Küresel olarak, Bilgi ve İletişim Teknolojileri sektörü, tüm küresel hava trafiğinden kaynaklanan sera gazı emisyonlarını aşan sera gazı emisyonları ile küresel elektrik tüketiminin %10'unu oluşturmaktadır. Bireysel veri merkezleri, orta büyüklükteki bir şehirinkine eşit bir elektrik tüketimine sahip olabilmektedir. Sürekli dolaşan veri miktarı ve dolayısıyla tüm veri ve bilgilerin depolandığı veri merkezlerine duyulan ihtiyaç günden güne artmakta. Bununla birlikte, enerji açısından verimli olmaları gerekmediğinden bu tür veri merkezlerinin getirdiği büyük bir çevresel maliyet ortaya çıkmaktadır
Genellikle fosil yakıtlarla çalışan, veri merkezlerini çalıştırmak ve soğutmak için kullanılan enerjinin büyük bir kısmı ve sunuculardan gelen atık ısı atmosfere ısı olarak salınır. Bu tür soğutma yöntemlerinin çalıştırılması yalnızca maliyetli olmakla kalmaz, aynı zamanda genellikle bir tesisi serin tutmak için sunucuları çalıştırmak kadar elektrik tüketir.
Son zamanlarda, daha yeni çevre dostu soğutma teknikleri, veri merkezlerinin soğutmada kullanılan elektrik ve karbon miktarının %90'a kadar azaltmasını sağladı. Çevre dostu veri merkez bir örnek, 2014 yılında kurulan ve dünya genelinde HPC (yüksek verimlikte bilgi işlem), ortak yerleşim ve İsveç pazarına yönelik hiper ölçekli hizmetler konusunda uzmanlaşmış beş tesisi bulunan İsveçli EcoDataCenter şirketidir.
Şirket, veri merkezlerinin çoğunun ahşaptan yapıldığını ve merkezi bir “sürdürülebilirlik tema“sına odaklandığını iddia etmektedir. Tasarımları ve bileşenleri, 1,15'lik verimli bir PUE (güç kullanım verimliliği) derecesine izin vermekte ve hem merkezi veri merkezi, hem de kutuptaki diğerleri %100 yenilenebilir elektrikle çalışmaktadır.

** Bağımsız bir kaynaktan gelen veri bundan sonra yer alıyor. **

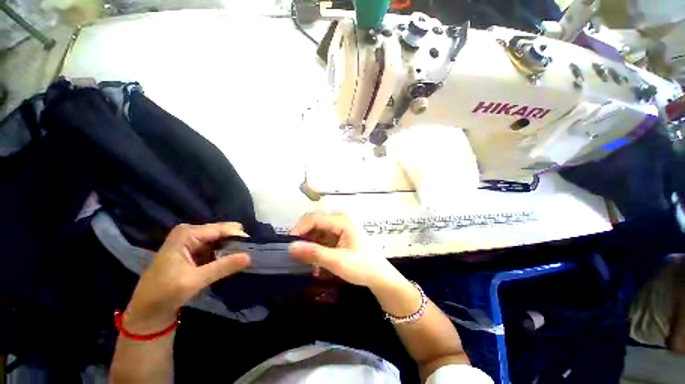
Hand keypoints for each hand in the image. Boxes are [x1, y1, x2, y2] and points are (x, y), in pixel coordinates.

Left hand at [124, 223, 249, 332]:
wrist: (148, 310)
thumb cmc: (164, 293)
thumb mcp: (194, 280)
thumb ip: (222, 267)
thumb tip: (250, 256)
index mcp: (188, 233)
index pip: (223, 229)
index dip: (239, 237)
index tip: (254, 249)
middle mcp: (192, 232)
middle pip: (224, 231)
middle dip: (237, 243)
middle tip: (246, 257)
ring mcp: (195, 241)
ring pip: (223, 239)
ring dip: (233, 249)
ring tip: (242, 260)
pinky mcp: (197, 251)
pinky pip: (219, 247)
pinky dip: (227, 254)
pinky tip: (231, 263)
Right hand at [288, 214, 400, 287]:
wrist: (380, 277)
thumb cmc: (362, 267)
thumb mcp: (337, 261)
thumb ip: (314, 253)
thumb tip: (290, 247)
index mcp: (342, 221)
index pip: (314, 219)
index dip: (299, 229)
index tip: (287, 244)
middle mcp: (341, 220)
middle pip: (315, 223)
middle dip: (303, 236)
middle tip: (294, 252)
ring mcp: (342, 228)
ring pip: (318, 230)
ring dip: (309, 242)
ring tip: (303, 258)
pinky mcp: (341, 236)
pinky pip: (324, 237)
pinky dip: (317, 246)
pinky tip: (314, 258)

İsveç'in Falun kentinde bulunan ana veri merkezi sadece iklim-pozitif bir ceri merkezi örneği değil, aynı zamanda topluluk odaklı bir projedir. Sürdürülebilirliğe öncelik verilerek, veri sunucularının bakımı için gereken enerji %75 hidroelektrik ve %25 rüzgar gücü ile üretilir. Üretilen ve kullanılan enerjinin %100'ü yenilenebilir olduğu için negatif CO2 emisyonuna sahip dünyadaki ilk veri merkezidir.

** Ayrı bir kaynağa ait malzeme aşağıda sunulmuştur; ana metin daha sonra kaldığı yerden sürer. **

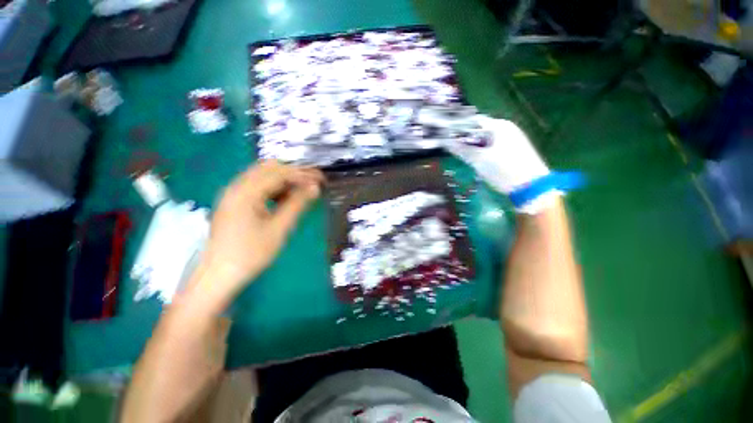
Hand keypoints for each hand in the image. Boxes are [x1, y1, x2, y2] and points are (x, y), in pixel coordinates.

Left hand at [190, 160, 324, 301]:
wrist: (219, 276)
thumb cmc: (251, 254)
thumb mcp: (279, 229)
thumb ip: (297, 204)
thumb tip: (314, 188)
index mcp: (246, 192)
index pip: (279, 173)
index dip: (303, 174)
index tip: (321, 180)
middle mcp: (236, 187)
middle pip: (269, 168)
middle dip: (293, 173)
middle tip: (312, 183)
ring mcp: (233, 194)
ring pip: (262, 175)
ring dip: (284, 179)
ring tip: (302, 191)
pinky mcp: (233, 202)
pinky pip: (257, 186)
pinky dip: (274, 187)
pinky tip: (284, 198)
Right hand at [444, 117, 559, 213]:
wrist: (532, 187)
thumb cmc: (504, 170)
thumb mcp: (479, 160)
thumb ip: (462, 150)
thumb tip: (446, 143)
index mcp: (499, 126)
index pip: (474, 122)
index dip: (459, 130)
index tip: (448, 140)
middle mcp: (507, 129)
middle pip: (480, 131)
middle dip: (467, 141)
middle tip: (456, 152)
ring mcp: (512, 139)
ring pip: (486, 141)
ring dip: (475, 148)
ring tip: (467, 159)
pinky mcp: (514, 151)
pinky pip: (493, 147)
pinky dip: (484, 153)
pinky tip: (480, 163)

EcoDataCenter, atık ısıyı düşük dereceli bir sistemde yeniden kullanarak iklim pozitifliğine ulaşır. Sunuculardan ve BT ekipmanından arta kalan ısı, bölgesel ısıtma sistemi aracılığıyla Falun şehrini ısıtır. Bölgesel ısıtmalı tüm evlerin %95'i EcoDataCenter kojenerasyon tesisi tarafından sağlanmaktadır. Yaz aylarında, yerel elektrik santralinden gelen aşırı buhar, şehrin soğutma sistemlerinin yanı sıra veri merkezini soğutan makineleri çalıştırmaktadır. Enerji sistemleri, yerel hidroelektrik sistemleri ve rüzgar türbinlerinin yanı sıra İsveç'in en büyük güneş panellerinden birine sahiptir. Birlikte, Falun Belediyesi'nin toplam enerji ihtiyacının yarısından fazlasını üretmektedirler.

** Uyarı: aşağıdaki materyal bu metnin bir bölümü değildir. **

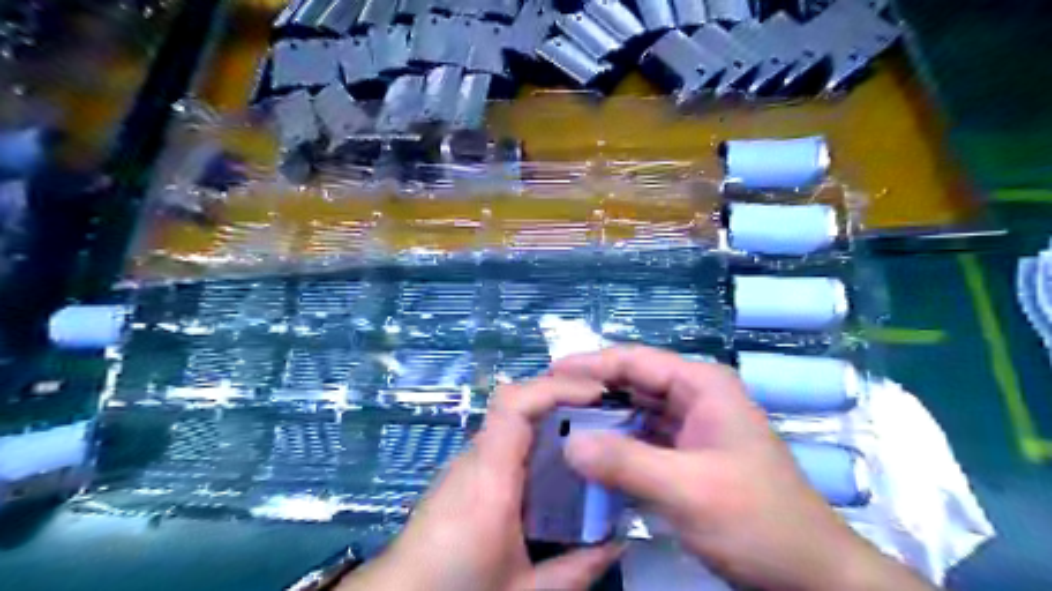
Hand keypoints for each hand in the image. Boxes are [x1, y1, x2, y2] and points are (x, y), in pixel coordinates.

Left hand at [338, 378, 621, 589]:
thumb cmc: (455, 587)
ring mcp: (467, 461)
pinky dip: (535, 433)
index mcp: (490, 478)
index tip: (595, 393)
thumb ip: (575, 569)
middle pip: (516, 402)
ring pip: (511, 418)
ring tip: (590, 427)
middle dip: (560, 394)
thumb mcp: (523, 590)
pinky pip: (505, 438)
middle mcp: (476, 457)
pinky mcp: (464, 471)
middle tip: (604, 407)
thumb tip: (618, 542)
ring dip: (549, 412)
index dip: (554, 387)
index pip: (514, 405)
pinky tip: (556, 457)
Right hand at [552, 346, 927, 590]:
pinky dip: (617, 445)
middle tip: (547, 405)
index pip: (634, 360)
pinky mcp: (687, 454)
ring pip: (635, 412)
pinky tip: (590, 457)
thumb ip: (625, 463)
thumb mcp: (687, 490)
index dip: (590, 363)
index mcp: (701, 384)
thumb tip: (568, 443)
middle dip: (591, 392)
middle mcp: (695, 396)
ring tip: (559, 427)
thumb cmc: (757, 520)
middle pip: (632, 383)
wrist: (808, 572)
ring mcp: (691, 426)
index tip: (549, 375)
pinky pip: (643, 439)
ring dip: (601, 420)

EcoDataCenter, proses atıklarını azaltmaya ve mevcut kaynakları yeniden kullanarak yeni gelişmeleri reforme etmeye odaklanarak, altyapıda geri dönüştürülmüş malzemeler ve endüstriyel yatırımlar için bir pazar geliştirerek teknolojinin döngüsel bir ekonomiyi nasıl şekillendirebileceğinin bir modeli olarak hizmet eder. Teknolojinin çevreyi korumaya ve iklim değişikliğiyle mücadeleye nasıl yardımcı olabileceğinin önde gelen bir örneğidir.